A stacking ensemble machine learning model for predicting postoperative axial pain intensity in patients with degenerative cervical myelopathy.

Machine learning (ML) has been extensively utilized to predict complications associated with various diseases. This study aimed to develop ML-based classifiers employing a stacking ensemble strategy to forecast the intensity of postoperative axial pain (PAP) in patients diagnosed with degenerative cervical myelopathy (DCM). A total of 711 consecutive postoperative DCM patients were included between 2016 and 2024, and after excluding patients who did not meet the inclusion criteria and those who met the exclusion criteria, a total of 484 patients were ultimately included in this study. The intensity of PAP was assessed using a standardized Numerical Rating Scale (NRS) score one year following surgery.
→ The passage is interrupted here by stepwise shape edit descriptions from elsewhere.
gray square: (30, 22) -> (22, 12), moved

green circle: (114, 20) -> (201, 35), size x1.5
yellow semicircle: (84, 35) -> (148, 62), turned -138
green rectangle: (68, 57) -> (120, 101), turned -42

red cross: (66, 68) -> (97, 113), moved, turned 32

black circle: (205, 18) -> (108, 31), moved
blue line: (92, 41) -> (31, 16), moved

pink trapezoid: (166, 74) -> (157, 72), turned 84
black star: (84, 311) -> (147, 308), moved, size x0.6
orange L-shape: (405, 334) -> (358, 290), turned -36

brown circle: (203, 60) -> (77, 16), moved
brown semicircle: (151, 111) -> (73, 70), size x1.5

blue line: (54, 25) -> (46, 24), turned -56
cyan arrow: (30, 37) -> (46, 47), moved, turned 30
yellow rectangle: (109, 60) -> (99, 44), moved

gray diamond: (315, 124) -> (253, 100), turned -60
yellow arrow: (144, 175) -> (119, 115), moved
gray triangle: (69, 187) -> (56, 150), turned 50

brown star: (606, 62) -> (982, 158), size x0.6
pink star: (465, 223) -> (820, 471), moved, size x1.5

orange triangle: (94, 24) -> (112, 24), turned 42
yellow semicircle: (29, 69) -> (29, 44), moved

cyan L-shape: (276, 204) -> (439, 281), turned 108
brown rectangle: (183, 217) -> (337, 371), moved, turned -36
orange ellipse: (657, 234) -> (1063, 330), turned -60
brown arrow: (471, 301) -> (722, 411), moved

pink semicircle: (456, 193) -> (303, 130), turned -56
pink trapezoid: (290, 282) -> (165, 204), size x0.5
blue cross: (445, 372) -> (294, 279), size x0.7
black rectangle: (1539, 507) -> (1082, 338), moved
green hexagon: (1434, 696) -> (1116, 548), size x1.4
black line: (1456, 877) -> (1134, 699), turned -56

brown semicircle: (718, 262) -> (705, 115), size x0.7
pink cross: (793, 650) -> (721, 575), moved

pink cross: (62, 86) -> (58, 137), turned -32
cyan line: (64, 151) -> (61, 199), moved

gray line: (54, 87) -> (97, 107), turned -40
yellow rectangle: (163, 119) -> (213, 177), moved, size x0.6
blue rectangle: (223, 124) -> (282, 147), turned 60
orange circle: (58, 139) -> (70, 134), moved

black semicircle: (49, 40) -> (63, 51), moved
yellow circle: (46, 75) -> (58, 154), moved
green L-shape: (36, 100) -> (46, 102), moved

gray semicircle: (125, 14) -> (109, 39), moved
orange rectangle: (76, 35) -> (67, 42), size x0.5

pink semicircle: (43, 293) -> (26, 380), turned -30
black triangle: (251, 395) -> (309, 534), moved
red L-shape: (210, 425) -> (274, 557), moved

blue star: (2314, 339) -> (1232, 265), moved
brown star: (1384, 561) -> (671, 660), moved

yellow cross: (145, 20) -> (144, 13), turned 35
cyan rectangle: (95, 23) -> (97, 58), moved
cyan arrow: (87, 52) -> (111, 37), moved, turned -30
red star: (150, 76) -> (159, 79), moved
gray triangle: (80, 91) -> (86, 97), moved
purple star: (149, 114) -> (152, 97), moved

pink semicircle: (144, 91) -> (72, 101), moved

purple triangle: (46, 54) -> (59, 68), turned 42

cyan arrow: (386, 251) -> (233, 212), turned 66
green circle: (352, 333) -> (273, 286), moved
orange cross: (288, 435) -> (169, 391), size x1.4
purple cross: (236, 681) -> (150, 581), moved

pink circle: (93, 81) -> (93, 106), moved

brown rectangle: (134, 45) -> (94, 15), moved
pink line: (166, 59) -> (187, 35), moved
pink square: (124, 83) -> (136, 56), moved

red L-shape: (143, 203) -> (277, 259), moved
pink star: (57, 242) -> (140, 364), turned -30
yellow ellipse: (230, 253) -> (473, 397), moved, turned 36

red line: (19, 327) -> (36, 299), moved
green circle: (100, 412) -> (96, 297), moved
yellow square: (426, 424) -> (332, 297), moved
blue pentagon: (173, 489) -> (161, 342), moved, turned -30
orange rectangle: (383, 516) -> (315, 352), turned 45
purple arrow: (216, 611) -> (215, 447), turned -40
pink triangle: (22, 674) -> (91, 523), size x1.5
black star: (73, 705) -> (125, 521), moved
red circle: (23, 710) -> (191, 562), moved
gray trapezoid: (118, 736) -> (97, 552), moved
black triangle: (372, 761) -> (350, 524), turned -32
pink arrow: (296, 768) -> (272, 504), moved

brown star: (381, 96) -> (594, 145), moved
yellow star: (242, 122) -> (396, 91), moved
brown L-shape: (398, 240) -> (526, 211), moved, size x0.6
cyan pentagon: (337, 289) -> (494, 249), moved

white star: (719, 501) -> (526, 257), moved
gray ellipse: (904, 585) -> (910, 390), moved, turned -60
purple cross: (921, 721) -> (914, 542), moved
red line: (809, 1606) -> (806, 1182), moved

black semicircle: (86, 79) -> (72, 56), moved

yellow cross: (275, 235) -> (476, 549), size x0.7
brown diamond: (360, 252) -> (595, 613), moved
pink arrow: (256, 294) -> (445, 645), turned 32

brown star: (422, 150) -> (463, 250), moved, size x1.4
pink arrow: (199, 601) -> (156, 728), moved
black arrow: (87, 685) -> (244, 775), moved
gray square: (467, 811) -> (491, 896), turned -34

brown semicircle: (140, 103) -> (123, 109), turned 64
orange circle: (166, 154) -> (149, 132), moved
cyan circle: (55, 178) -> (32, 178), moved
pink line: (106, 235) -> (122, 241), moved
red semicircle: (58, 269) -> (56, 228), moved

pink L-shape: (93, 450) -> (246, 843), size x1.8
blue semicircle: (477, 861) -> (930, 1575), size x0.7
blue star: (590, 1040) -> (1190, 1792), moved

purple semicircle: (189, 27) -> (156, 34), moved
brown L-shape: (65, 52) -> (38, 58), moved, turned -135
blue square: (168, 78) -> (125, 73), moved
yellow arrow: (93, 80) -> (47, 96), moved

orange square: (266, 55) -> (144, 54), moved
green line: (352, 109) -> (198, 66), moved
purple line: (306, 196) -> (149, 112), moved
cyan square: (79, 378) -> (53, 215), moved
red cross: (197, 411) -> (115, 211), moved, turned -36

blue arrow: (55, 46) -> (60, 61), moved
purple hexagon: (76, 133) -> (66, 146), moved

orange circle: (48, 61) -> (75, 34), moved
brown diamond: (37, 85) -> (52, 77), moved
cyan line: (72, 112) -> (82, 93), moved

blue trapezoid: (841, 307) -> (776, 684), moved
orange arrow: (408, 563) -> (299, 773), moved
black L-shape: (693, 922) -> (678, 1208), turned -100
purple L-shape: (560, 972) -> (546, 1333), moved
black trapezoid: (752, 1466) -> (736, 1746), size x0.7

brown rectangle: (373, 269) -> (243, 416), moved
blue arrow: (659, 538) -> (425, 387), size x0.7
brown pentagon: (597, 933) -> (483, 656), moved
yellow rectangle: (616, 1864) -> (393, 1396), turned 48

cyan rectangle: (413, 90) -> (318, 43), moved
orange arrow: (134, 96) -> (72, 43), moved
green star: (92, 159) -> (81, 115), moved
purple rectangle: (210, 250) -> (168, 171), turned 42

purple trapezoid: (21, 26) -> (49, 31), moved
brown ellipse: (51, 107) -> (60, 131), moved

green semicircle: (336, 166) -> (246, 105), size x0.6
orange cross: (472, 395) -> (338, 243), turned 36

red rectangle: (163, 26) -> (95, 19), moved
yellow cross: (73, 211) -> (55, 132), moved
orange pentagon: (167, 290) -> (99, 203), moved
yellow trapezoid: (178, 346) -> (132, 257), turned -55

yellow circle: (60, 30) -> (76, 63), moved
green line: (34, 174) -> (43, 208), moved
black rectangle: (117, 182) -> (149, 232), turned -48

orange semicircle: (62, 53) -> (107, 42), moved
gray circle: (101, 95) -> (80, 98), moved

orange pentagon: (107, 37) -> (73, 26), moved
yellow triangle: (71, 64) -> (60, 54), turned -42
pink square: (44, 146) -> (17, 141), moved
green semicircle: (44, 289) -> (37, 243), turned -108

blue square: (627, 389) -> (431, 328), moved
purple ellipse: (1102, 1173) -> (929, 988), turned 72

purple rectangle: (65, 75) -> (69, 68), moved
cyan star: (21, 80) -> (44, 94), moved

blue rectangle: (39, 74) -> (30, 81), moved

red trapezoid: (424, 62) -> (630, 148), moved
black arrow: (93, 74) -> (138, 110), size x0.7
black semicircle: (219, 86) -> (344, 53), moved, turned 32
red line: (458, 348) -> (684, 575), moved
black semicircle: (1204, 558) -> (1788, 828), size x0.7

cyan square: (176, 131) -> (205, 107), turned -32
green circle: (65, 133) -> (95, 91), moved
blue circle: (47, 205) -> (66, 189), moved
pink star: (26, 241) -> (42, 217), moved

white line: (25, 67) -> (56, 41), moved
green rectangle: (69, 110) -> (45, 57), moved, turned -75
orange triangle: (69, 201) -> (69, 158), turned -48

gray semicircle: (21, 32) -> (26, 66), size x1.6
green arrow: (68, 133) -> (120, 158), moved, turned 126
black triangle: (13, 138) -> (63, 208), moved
Participants were randomly allocated into training and testing sub-datasets in a ratio of 8:2. 91 initial ML classifiers were developed, from which the top three highest-performing classifiers were subsequently integrated into an ensemble model utilizing 13 different machine learning models. The area under the curve (AUC) served as the primary metric for evaluating the predictive performance of all classifiers. The classifiers EmbeddingLR-RF (AUC = 0.81), EmbeddingRF-MLP (AUC = 0.81), and RFE-SVM (AUC = 0.80) were recognized as the leading three models. By implementing an ensemble learning approach such as stacking, an enhancement in performance for the ML classifier was observed after amalgamating these three models, with SVM ensemble classifier performed the best (AUC = 0.91). Decision curve analysis underscored the advantages conferred by these ensemble classifiers; notably, prediction curves for PAP intensity among DCM patients exhibited significant variability across the top three initial classifiers. The ensemble classifiers effectively predicted PAP intensity in DCM patients, showcasing substantial potential to aid clinicians in managing DCM cases while optimizing medical resource utilization.